===== Document
Alfred Nobel’s intentions for awarding a peace prize were all met when this year’s prize went to Colombian President Juan Manuel Santos on behalf of the Colombian people. That was the overall conclusion drawn on Saturday by both the prizewinner, the Norwegian Nobel Committee and others who have called it “a classic prize.”
The Norwegian committee members have grown defensive in recent years after criticism that many prizes have not met the terms of benefactor Alfred Nobel’s will. Berit Reiss-Andersen, who was representing the committee this weekend, went on the offensive in her speech at Saturday’s Nobel Peace Prize ceremony in Oslo. She met the committee’s critics head-on Saturday when she stated that all forms of peace work outlined by Nobel (contributions to fraternity between nations, to the abolition or reduction of standing armies, or to the holding and promotion of peace congresses) were represented when Santos won this year’s prize for helping to end a 52-year-old armed conflict with FARC guerrillas in Colombia.
‘In the spirit of Nobel’s will’
Santos agreed, for example, that the peace process in Colombia has already fostered fraternity both within his country and with other countries in the region. He noted in his acceptance speech, which followed Reiss-Andersen’s remarks, that there now are no armed conflicts in the Americas, “from Alaska to Patagonia.” He thanked countries including Cuba, Venezuela and Chile for their help during the past several years of peace talks, and noted how ending the civil war with FARC also lessens tensions for Colombia’s neighbours.
Reiss-Andersen also pointed to not only a reduction but the actual disarming of the FARC guerrillas, under terms of the peace pact reached with the Norwegian government’s assistance as well. FARC will no longer exist as a de facto army when its roughly 7,000 soldiers turn over their arms. The surrender and destruction of their weapons will be overseen by the UN and the intention is for Colombia’s ELN guerrillas to do the same. Reiss-Andersen took the opportunity to send a message to Santos at the same time: “It is the committee’s hope that the peace accord will also enable the (Colombian) government to reduce its military expenditure and thereby release funds that can be spent on building peace and welfare in Colombia,” instead of the army.
The Colombian peace process itself “has in many ways served as a continual national peace congress,” Reiss-Andersen added. It included not just negotiations stretching over more than four years but also “long and intense talks” during which both sides in the conflict were confronted with the violence subjected upon civilian victims. “The award of the Peace Prize to President Santos thus absolutely fulfills the criteria and the spirit of Aldred Nobel’s will,” she said.
==========
→ Exercise goal:
Reproduce the Peace Prize article from "Reiss-Andersen also pointed" up to and including "of the army.", swapping "weapons" for "firearms".
===== Rows
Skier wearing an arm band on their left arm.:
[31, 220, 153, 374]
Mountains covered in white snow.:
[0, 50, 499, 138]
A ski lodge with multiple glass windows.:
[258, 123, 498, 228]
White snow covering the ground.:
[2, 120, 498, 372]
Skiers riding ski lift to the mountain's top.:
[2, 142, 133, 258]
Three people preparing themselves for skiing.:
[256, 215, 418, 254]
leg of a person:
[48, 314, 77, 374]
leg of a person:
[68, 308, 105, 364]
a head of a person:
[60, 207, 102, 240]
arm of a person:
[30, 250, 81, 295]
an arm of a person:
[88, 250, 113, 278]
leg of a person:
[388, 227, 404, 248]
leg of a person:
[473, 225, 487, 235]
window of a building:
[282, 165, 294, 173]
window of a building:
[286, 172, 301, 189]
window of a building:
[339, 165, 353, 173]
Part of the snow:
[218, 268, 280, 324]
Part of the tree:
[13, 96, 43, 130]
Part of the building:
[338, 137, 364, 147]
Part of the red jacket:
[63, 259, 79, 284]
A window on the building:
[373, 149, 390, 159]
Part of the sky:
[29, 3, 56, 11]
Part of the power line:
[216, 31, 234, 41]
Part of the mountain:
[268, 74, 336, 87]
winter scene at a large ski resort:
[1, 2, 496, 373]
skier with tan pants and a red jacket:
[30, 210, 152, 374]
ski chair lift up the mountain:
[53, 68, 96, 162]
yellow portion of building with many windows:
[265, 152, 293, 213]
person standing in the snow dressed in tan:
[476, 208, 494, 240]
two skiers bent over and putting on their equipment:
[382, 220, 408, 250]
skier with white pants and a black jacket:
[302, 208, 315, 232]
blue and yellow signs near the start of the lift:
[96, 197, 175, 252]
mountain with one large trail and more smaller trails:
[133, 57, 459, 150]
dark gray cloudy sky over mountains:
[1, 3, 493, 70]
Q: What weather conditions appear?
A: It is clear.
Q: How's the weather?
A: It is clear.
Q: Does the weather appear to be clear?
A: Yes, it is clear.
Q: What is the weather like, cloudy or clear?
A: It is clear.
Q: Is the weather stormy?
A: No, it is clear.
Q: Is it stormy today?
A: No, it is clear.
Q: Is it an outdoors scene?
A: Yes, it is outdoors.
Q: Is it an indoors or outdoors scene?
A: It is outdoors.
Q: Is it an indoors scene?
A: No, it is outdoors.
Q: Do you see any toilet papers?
==========
→ Output of the task:
Reiss-Andersen also pointed to not only a reduction but the actual disarming of the FARC guerrillas, under terms of the peace pact reached with the Norwegian government’s assistance as well. FARC will no longer exist as a de facto army when its roughly 7,000 soldiers turn over their arms. The surrender and destruction of their firearms will be overseen by the UN and the intention is for Colombia’s ELN guerrillas to do the same. Reiss-Andersen took the opportunity to send a message to Santos at the same time: “It is the committee’s hope that the peace accord will also enable the (Colombian) government to reduce its military expenditure and thereby release funds that can be spent on building peace and welfare in Colombia,” instead of the army.